There are many costs that we did not estimate here, such as burnout of health care workers, disruptions of the socialization and development of children, loss of social trust, higher inflation, and an increase in government debt. Many of these categories of harm may appear small or be hard to measure using standard cost-benefit methodology, but have the effect of making key institutions weaker and more fragile in a way that increases the risk of future losses.
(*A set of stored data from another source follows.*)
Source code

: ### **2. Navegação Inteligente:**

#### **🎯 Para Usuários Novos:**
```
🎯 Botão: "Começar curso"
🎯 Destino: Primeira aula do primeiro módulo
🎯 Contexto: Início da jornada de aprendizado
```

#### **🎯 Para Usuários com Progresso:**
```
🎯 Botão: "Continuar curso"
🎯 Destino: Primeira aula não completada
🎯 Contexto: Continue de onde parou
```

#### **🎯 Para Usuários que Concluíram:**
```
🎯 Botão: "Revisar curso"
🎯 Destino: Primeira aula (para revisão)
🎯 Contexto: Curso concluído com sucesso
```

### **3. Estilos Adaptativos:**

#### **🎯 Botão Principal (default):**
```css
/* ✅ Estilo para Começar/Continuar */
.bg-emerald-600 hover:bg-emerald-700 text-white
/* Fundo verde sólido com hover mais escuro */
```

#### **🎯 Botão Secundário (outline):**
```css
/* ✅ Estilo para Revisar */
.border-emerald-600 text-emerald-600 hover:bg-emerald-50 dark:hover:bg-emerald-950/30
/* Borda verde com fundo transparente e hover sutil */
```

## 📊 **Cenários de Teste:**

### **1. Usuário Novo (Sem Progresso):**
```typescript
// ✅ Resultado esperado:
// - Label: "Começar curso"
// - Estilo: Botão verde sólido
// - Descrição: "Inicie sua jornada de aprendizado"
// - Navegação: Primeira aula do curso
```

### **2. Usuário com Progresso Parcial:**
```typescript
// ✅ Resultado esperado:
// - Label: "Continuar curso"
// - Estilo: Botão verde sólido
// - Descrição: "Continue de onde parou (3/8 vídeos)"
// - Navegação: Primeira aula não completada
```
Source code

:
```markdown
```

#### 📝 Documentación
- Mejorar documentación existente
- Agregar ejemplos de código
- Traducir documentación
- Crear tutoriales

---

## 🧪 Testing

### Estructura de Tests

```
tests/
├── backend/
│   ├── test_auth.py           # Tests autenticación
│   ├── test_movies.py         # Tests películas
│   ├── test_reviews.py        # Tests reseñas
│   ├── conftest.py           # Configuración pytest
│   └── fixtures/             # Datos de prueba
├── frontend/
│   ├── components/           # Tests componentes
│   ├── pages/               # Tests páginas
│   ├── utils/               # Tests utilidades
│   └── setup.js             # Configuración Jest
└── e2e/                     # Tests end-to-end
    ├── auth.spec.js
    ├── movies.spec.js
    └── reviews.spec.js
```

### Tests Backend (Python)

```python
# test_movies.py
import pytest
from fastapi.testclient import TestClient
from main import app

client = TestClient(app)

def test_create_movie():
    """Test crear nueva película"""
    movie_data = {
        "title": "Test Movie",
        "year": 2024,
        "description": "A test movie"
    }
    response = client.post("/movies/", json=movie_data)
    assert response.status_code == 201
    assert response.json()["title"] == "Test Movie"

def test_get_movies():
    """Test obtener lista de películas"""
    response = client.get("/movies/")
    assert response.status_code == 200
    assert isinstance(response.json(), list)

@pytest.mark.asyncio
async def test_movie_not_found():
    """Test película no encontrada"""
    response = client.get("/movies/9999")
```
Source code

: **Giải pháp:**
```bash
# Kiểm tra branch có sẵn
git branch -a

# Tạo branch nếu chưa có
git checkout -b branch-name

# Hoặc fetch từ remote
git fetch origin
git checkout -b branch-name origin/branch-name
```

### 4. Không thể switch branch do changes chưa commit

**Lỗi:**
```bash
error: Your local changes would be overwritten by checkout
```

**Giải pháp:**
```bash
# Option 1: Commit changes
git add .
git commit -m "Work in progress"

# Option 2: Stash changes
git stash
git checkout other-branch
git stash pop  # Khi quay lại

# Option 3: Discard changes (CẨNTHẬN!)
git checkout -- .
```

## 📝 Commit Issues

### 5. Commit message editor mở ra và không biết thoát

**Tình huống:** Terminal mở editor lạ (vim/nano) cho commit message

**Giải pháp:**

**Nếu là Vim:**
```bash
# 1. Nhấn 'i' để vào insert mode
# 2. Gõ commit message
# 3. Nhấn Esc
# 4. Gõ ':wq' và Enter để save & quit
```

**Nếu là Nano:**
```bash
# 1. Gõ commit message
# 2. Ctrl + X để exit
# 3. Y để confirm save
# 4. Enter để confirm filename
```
For example, the loss of life would have been much larger without extraordinary efforts by health care workers, and the system may not be capable of making similar efforts in a near-future pandemic.
It is likely that a future naturally occurring pandemic will also be a respiratory virus that did not previously circulate among humans, and that its effects on society would be similar to COVID’s. Under the optimistic assumptions that the fatality rate would be lower, and that lessons learned from the COVID response would allow us to respond in a way that cuts the other costs in half, and using our lower-bound estimate, a future pandemic would cause at least $5 trillion of harm to the USA.
This number is a lower bound. A policy or investment that reduces the chance of a future pandemic by just 1% has an expected value of at least $50 billion, and probably hundreds of billions of dollars. But a future pandemic could be much worse — imagine a pathogen that has an infection fatality rate ten times higher than COVID. Now is the time for large public investments in medical countermeasures and metagenomic sequencing so we can prevent — or at least mitigate — the next pandemic.